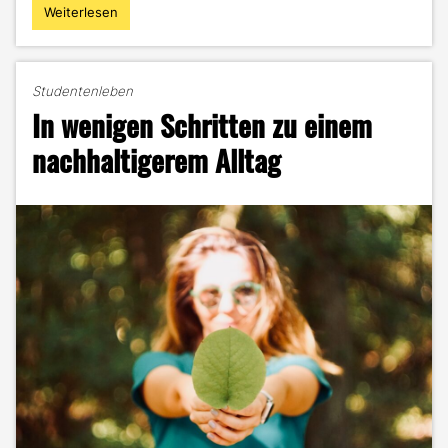
Weiterlesen
"Minimalismus
light
–
Weniger
Studentenleben
ist
In wenigen Schritten zu einem
manchmal
mehr"
nachhaltigerem Alltag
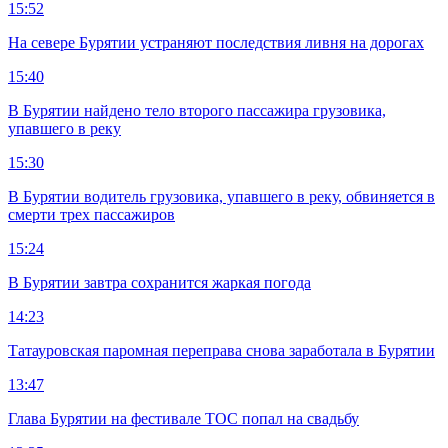
15:52
На севере Бурятии устраняют последствия ливня на дорогах
15:40
В Бурятии найдено тело второго пассажира грузовика,
упавшего в реку
15:30
В Бурятии водитель грузовика, упавшего в реку, обвиняется в
смерти трех пассажиров
15:24
В Бурятии завтра сохранится жаркая погода
14:23
Татауровская паромная переправа снова заработала в Бурятии
13:47
Глава Бурятии на фестивале ТОС попал на свадьбу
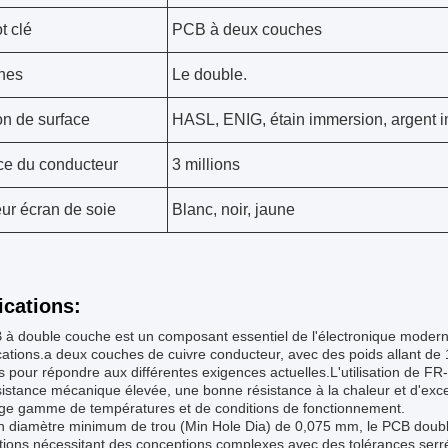
t clé
PCB à deux couches
hes
Le double.
ion de surface
HASL, ENIG, étain immersion, argent i
e du conducteur
3 millions
ur écran de soie
Blanc, noir, jaune
ications:
à double couche est un composant essentiel de l'électronique moderne
cations.a deux couches de cuivre conducteur, avec des poids allant de
es pour répondre aux différentes exigences actuelles.L'utilisation de 
istance mécanique élevée, une bonne résistance à la chaleur et d'excel
rge gamme de températures et de conditions de fonctionnement.
 diamètre minimum de trou (Min Hole Dia) de 0,075 mm, le PCB double f
tions nécessitant des conceptions complexes avec des tolérances serré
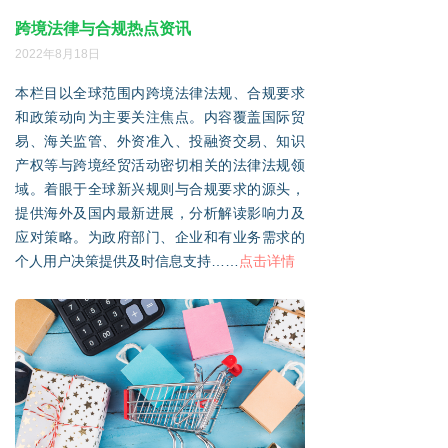
跨境法律与合规热点资讯
2022年8月18日
本栏目以全球范围内跨境法律法规、合规要求
和政策动向为主要关注焦点。内容覆盖国际贸
易、海关监管、外资准入、投融资交易、知识
产权等与跨境经贸活动密切相关的法律法规领
域。着眼于全球新兴规则与合规要求的源头，
提供海外及国内最新进展，分析解读影响力及
应对策略。为政府部门、企业和有业务需求的
个人用户决策提供及时信息支持……
点击详情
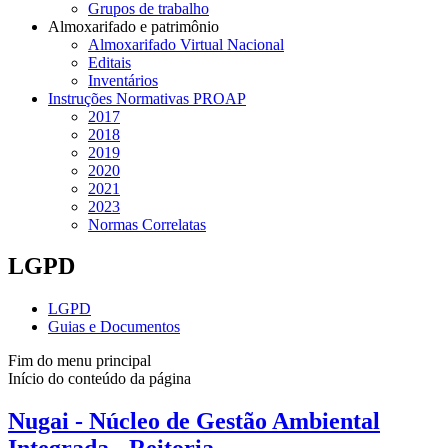
Grupos de trabalho
Almoxarifado e patrimônio
Almoxarifado Virtual Nacional
Editais
Inventários
Instruções Normativas PROAP
2017
2018
2019
2020
2021
2023
Normas Correlatas
LGPD
LGPD
Guias e Documentos
Fim do menu principal
Início do conteúdo da página
Nugai - Núcleo de Gestão Ambiental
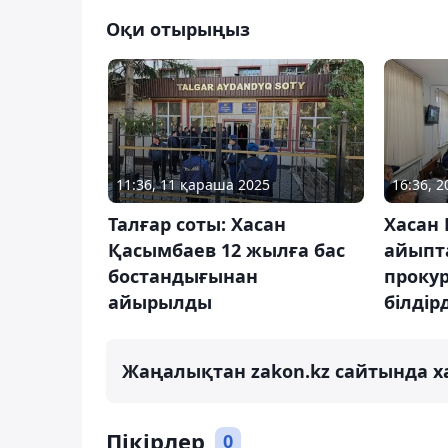
Оқи отырыңыз
11:36, 11 қараша 2025
16:36, 
Талғар соты: Хасан
Хасан 
Қасымбаев 12 жылға бас
айыпт
бостандығынан
проку
айырылды
білдірд
Жаңалықтан zakon.kz сайтында х
Пікірлер
0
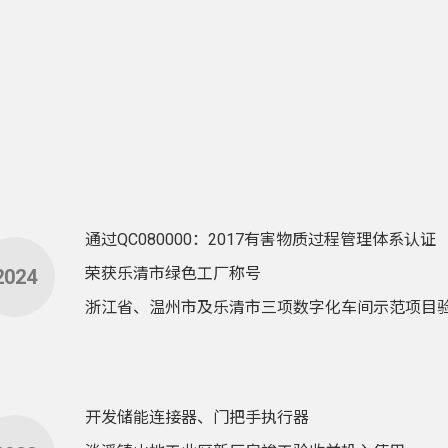
通过QC080000：2017有害物质过程管理体系认证
荣获国家高新技术企业
建成10万级无尘车间并投入使用
乐清市星火汽车电子有限公司成立
荣获乐清市绿色工厂称号
荣获温州市企业技术中心称号
2024
浙江省、温州市及乐清市三项数字化车间示范项目
与浙江大学信息与电子工程学系建立校企合作
二期厂房扩建
开发储能连接器、门把手执行器
荣获乐清市企业技术中心称号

======

The problem: All lines from the start of the entries through the one with "rge gamme de" are to be output exactly; omit the pictures.

Result of this exercise:
Weiterlesen
"Minimalismus
light
–
Weniger
Studentenleben
ist
In wenigen Schritten zu einem
manchmal
mehr"
nachhaltigerem Alltag
15:52
На севере Бурятии устраняют последствия ливня на дорогах
15:40
В Бурятии найдено тело второго пассажира грузовика,
упавшего в реку
15:30
В Бурятии водитель грузовика, упавшего в реку, обвиняется в
смерти трех пассажиров
15:24
В Бурятии завтра сохранится жаркая погода
14:23
Татауровская паромная переправа снова заработала в Бурятии
13:47
Глава Бурятии на фестивале ТОС попал на свадьбу
t clé
PCB à deux couches
hes
Le double.
ion de surface
HASL, ENIG, étain immersion, argent i
e du conducteur
3 millions
ur écran de soie
Blanc, noir, jaune
ications:
à double couche est un composant essentiel de l'électronique moderne
cations.a deux couches de cuivre conducteur, avec des poids allant de
es pour répondre aux différentes exigences actuelles.L'utilisation de 
istance mécanique élevée, une bonne résistance à la chaleur et d'excel
rge gamme de températures et de conditions de fonctionnement.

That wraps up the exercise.